### YOUR OBJECTIVE
How many of the lines below contain the string "kennis"? Reply with the number alone.

A run of records:
..........

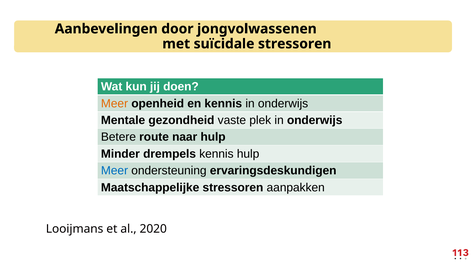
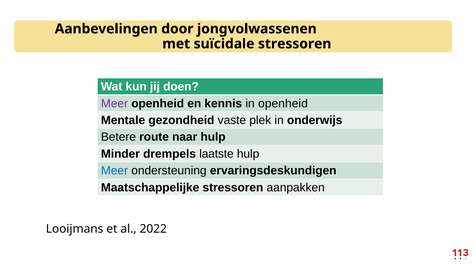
Meer at (115, 104) colour: orange -> purple
kennis in onderwijs: onderwijs -> openheid
drempels kennis: kennis -> laatste
2020: 2020 -> 2022
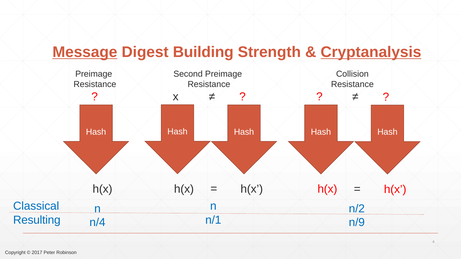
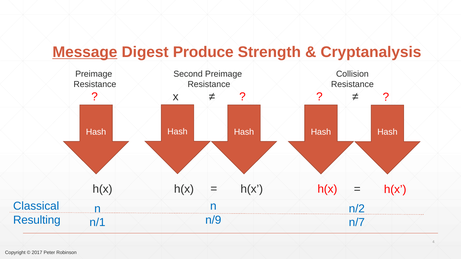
Building: Building -> Produce
Cryptanalysis underline: present -> none
n/1: n/1 -> n/9
n/4: n/4 -> n/1
n/9: n/9 -> n/7
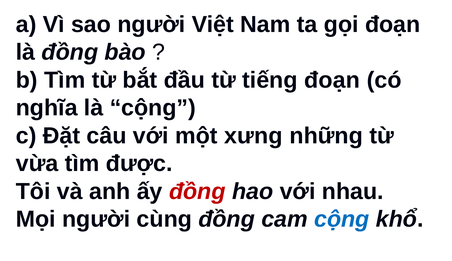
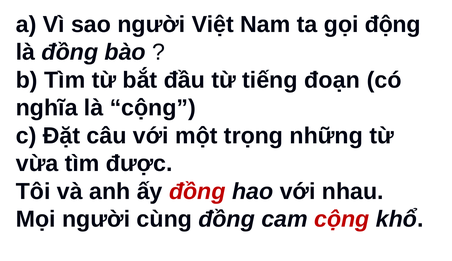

..........

### WRITTEN REPLY
2